Gute Kommunikation ist eben immer ein Kompromiss. Insofern ist es eine Überlegung wert, Texte (wie vielerorts üblich) nicht nur akribisch nach ungegenderten Stellen abzusuchen, sondern umgekehrt auch zu überlegen, wo man vielleicht mal ein Sternchen weglassen kann – etwa in zusammengesetzten Wortungetümen vom Typus „Nutzer*innenforscher*innen“. Auch spricht sich an den Hochschulen selbst „eine große Mehrheit von 62 Prozent der Befragten“ gegen verpflichtende Sprachregelungen aus, wie es in einer Anfang Oktober erschienenen Studie zur „Akademischen Redefreiheit heißt.

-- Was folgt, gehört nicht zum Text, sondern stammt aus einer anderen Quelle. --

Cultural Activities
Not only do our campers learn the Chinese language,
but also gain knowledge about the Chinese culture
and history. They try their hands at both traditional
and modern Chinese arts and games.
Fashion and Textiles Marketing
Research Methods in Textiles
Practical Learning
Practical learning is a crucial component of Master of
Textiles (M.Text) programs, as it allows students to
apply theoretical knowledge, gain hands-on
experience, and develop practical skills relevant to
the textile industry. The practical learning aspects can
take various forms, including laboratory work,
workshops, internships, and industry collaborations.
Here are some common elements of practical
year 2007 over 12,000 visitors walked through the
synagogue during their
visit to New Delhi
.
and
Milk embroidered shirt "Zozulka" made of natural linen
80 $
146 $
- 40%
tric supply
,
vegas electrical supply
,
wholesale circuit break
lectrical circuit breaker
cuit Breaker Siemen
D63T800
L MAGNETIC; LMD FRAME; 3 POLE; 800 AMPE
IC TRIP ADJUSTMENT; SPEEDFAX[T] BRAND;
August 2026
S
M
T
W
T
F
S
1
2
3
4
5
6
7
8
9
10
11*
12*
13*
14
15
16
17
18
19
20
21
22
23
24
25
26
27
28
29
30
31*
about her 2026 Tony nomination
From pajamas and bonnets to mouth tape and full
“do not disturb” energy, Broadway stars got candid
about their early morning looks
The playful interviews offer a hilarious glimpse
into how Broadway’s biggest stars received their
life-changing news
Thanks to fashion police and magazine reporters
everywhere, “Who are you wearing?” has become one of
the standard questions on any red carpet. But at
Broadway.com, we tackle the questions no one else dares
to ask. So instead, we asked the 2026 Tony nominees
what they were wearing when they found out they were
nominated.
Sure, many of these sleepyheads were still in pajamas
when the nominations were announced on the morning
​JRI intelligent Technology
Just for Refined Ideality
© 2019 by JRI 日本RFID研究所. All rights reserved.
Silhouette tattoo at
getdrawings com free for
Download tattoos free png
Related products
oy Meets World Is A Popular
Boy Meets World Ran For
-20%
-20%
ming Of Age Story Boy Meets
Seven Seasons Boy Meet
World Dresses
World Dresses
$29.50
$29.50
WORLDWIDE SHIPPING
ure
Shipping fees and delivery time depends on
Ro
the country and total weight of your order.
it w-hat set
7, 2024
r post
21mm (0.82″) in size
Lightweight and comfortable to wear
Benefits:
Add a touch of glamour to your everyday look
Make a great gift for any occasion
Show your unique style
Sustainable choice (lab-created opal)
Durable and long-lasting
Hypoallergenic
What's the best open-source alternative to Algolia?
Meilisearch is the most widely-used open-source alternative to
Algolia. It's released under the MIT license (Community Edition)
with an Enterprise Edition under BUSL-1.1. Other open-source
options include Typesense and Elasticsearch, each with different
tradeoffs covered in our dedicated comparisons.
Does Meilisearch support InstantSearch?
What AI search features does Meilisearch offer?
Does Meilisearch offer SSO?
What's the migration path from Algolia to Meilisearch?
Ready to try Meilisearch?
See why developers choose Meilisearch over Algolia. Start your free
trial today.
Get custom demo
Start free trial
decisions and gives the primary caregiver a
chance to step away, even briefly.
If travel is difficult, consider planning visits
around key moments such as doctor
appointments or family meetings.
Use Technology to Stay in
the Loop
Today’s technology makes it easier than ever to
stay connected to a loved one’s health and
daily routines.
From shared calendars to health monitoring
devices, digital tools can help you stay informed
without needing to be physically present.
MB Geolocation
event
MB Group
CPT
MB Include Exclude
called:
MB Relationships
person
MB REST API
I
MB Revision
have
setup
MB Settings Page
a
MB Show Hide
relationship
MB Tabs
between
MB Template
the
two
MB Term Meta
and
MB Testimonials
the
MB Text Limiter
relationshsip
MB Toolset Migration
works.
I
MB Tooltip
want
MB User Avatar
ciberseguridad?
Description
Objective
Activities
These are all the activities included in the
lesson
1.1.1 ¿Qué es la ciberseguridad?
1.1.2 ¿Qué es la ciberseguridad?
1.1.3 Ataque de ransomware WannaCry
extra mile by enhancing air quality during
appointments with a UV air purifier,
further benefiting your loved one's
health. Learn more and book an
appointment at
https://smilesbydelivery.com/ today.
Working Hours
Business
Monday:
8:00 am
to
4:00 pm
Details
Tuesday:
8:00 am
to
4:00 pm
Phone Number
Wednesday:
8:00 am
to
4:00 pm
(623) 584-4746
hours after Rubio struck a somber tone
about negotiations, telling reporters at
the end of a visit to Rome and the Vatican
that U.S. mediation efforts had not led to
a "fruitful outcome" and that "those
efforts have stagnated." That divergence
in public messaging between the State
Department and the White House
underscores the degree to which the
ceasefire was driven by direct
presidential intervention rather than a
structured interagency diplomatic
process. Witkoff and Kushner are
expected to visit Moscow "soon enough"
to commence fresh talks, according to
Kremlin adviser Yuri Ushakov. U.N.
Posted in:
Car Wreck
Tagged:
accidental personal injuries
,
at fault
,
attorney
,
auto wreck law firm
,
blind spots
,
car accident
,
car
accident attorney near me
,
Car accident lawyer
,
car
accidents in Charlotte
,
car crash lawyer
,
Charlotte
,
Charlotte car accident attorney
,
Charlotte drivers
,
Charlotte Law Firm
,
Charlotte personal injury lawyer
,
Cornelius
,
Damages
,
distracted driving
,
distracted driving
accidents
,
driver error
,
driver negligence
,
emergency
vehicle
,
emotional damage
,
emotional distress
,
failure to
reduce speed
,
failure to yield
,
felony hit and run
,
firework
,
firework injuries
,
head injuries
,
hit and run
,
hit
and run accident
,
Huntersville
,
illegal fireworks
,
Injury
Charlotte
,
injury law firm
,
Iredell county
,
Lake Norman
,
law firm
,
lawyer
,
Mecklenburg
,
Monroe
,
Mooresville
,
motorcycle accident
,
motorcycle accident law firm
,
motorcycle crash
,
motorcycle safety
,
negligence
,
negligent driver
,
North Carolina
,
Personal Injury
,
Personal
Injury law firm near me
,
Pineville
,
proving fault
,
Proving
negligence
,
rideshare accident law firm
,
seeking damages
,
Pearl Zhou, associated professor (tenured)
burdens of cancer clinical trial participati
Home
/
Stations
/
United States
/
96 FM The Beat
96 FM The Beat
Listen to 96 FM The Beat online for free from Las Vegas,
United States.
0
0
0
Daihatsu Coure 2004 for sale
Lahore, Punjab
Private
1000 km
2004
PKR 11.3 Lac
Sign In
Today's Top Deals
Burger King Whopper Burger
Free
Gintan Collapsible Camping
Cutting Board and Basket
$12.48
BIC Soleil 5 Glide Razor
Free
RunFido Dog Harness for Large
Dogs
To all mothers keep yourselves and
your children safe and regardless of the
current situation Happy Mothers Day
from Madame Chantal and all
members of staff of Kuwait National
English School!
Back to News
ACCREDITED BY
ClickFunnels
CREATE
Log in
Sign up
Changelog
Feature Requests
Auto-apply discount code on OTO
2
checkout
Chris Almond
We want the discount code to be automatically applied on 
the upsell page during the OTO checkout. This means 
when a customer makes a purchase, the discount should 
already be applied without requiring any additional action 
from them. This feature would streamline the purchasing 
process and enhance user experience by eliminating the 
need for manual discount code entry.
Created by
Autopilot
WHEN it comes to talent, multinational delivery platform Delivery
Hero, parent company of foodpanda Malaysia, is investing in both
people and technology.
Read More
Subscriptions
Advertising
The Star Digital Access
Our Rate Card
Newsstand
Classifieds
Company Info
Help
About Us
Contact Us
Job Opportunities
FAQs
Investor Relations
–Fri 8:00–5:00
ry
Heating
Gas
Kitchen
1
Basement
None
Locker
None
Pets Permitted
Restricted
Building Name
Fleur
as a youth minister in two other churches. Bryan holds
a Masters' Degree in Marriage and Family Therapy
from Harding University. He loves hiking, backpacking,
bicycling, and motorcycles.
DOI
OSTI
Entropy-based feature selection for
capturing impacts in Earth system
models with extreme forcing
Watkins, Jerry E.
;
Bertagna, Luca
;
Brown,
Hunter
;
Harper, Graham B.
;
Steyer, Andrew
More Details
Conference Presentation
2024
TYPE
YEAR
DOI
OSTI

All das bedeutet nicht, dass man wegen Klaus Bilancicz auf eine diskriminierungssensible Sprache verzichten sollte. Die externe Wissenschaftskommunikation für die viel bemühte „breite Öffentlichkeit“ kann es sich aber nicht leisten, die unzähligen Verwandten der Persona Bilancicz zu ignorieren – abgesehen davon, dass man damit Futter für den Vorwurf eines angeblichen Genderwahns liefert, mit dem sich gefährlicher populistischer Wahlkampf betreiben lässt.

Hinweis: Der Text ist in einer ähnlichen Fassung am 14.10.2024 als Gastbeitrag im Berliner Tagesspiegel erschienen.